3. There is apparently little planningfor the next plague.
https://www.theguardian.com/commentisfree/2024/mar/25/us-government-pandemic-virus-vaccine
There was study, I think from Denmark, that showed that the typical masks available to the public had no effect on slowing the spread of Covid. However, even wearing ineffective masks, and people seeing people wearing masks in public, reinforced the importance of social distancing, and social distancing did reduce the spread of Covid.
That is interesting. Social distancing is important. IIRC, due to teh aerosol transmission of teh virus, it is able to penetrate the body via exposed membranes such as eyes. The masks help most in reducing the spread of the wearer's breath and less from others. rather like "herd immunity", the more masks are worn, the lower the probability of an infected person spreading teh virus, and therefore the lower the transmission probability.
Idk what mask were available in the study, but masks that properly enclose the mouth and nose (and proper wearing of them) and the us of P2.5 filters, is needed for them to be really effective. [It was so annoying to see so many people pulling the mask below the nose and even the mouth.]
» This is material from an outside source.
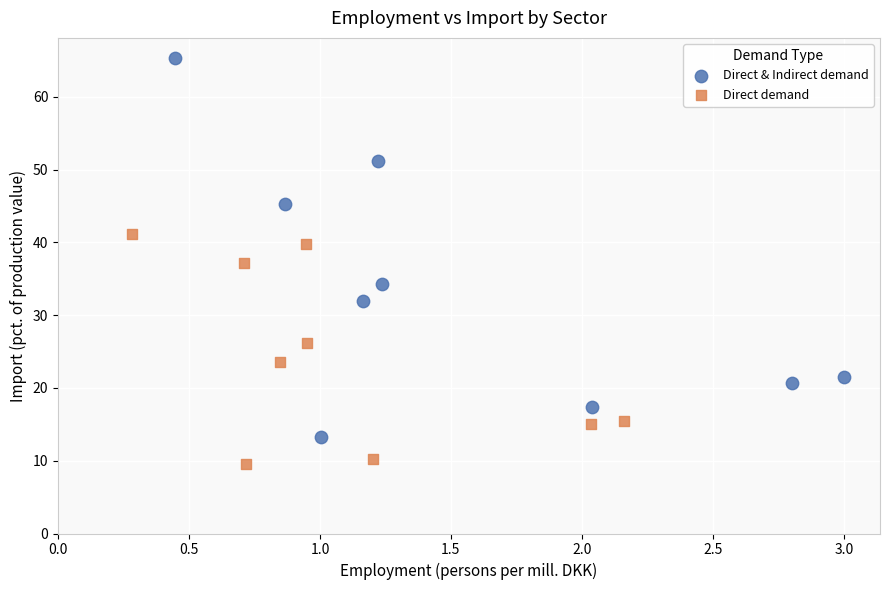

What are all the series names shown in the legend?

Direct & Indirect demand, Direct demand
Given that Covid has not disappeared, I still wear a mask in encloised spaces with so-so ventilation, like grocery stores. Fortunately I am retired, so I have very limited exposure to others in my area, as mask-wearing has almost entirely disappeared.
We really should take the Asian practice of mask-wearing as the norm if infected with an aerosol transmissable virus or bacterium, and also ensuring that one sneezes into a cloth or arm and not into the air. Too many people behave as if they were "born in a barn",.
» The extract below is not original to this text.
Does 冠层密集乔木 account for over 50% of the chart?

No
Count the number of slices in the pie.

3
Regarding distribution of vaccines to poorer countries. The US stymied distribution by acceding to BigPharma that production could not be given to other countries, but they would have to buy supplies from the BigPharma countries. The argument used was that the plague would be over so quickly that the setting up of facilities would not be effective. The reality was that it was to preserve IP and BigPharma profits.
IDK what the vaccines cost, but as an indication, the UK Chemist (Pharmacy) Boots, is setting a price of 100 pounds sterling per booster shot for those not covered by the NHS (i.e. non citizens?). The UK government hasn't learned any lessons either. "Partygate" pretty much destroyed future cooperation with a [Tory] government.
" A new Washington consensus is taking shape."
I hope it is not the one _I_ see:
Vain attempts to deal with climate change with third best subsidies,
Supply security as an excuse for protectionism,
Near zero concern for closing deficits
Manufacturing Trade;
If the US were a capital exporting country as we should be with our wealth, the US line on the graph would look different.
Swisher-Galloway: Partial or full WFH always made sense for may jobs (as does more telemedicine). Covid just jolted us into a better equilibrium.